> [PROBLEM STATEMENT]: Return each line of text from the records below verbatim, in order, and leave the pictures out.

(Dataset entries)
•••••

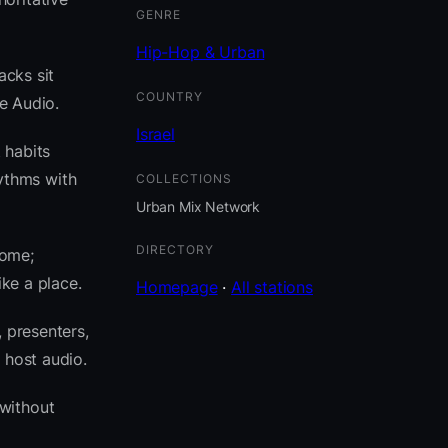
GENRE
Hip-Hop & Urban
acks sit
COUNTRY
e Audio.
Israel
 habits
ythms with
COLLECTIONS
Urban Mix Network
DIRECTORY
come;
ike a place.
Homepage
·
All stations
 presenters,
 host audio.
without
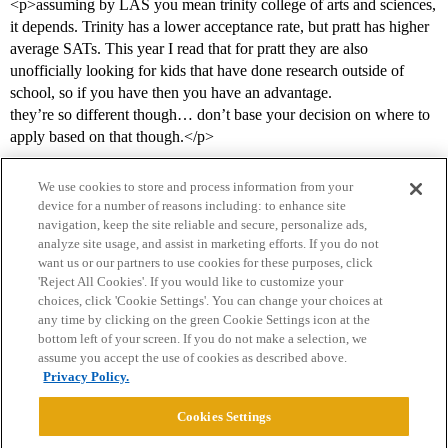
<p>assuming by LAS you mean trinity college of arts and sciences,
it depends. Trinity has a lower acceptance rate, but pratt has higher
average SATs. This year I read that for pratt they are also
unofficially looking for kids that have done research outside of
school, so if you have then you have an advantage.
they’re so different though… don’t base your decision on where to
apply based on that though.</p>
We use cookies to store and process information from your
device for a number of reasons including: to enhance site
navigation, keep the site reliable and secure, personalize ads,
analyze site usage, and assist in marketing efforts. If you do not
want us or our partners to use cookies for these purposes, click
'Reject All Cookies'. If you would like to customize your
choices, click 'Cookie Settings'. You can change your choices at
Home
Categories
Guidelines
Terms of Service
any time by clicking on the green Cookie Settings icon at the
bottom left of your screen. If you do not make a selection, we
Privacy Policy
assume you accept the use of cookies as described above.
Privacy Policy.
Powered by
Discourse
, best viewed with JavaScript enabled
Cookies Settings
CONNECT WITH US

•••••

> [SOLUTION TO THIS EXERCISE]:
GENRE
Hip-Hop & Urban
acks sit
COUNTRY
e Audio.
Israel
 habits
ythms with
COLLECTIONS
Urban Mix Network
DIRECTORY
come;
ike a place.
Homepage
·
All stations
 presenters,
 host audio.
without
<p>assuming by LAS you mean trinity college of arts and sciences,
it depends. Trinity has a lower acceptance rate, but pratt has higher
average SATs. This year I read that for pratt they are also
unofficially looking for kids that have done research outside of
school, so if you have then you have an advantage.
they’re so different though… don’t base your decision on where to
apply based on that though.</p>
We use cookies to store and process information from your
device for a number of reasons including: to enhance site
navigation, keep the site reliable and secure, personalize ads,
analyze site usage, and assist in marketing efforts. If you do not
want us or our partners to use cookies for these purposes, click
'Reject All Cookies'. If you would like to customize your
choices, click 'Cookie Settings'. You can change your choices at
Home
Categories
Guidelines
Terms of Service
any time by clicking on the green Cookie Settings icon at the
bottom left of your screen. If you do not make a selection, we
Privacy Policy
assume you accept the use of cookies as described above.
Privacy Policy.
Powered by
Discourse
, best viewed with JavaScript enabled
Cookies Settings
CONNECT WITH US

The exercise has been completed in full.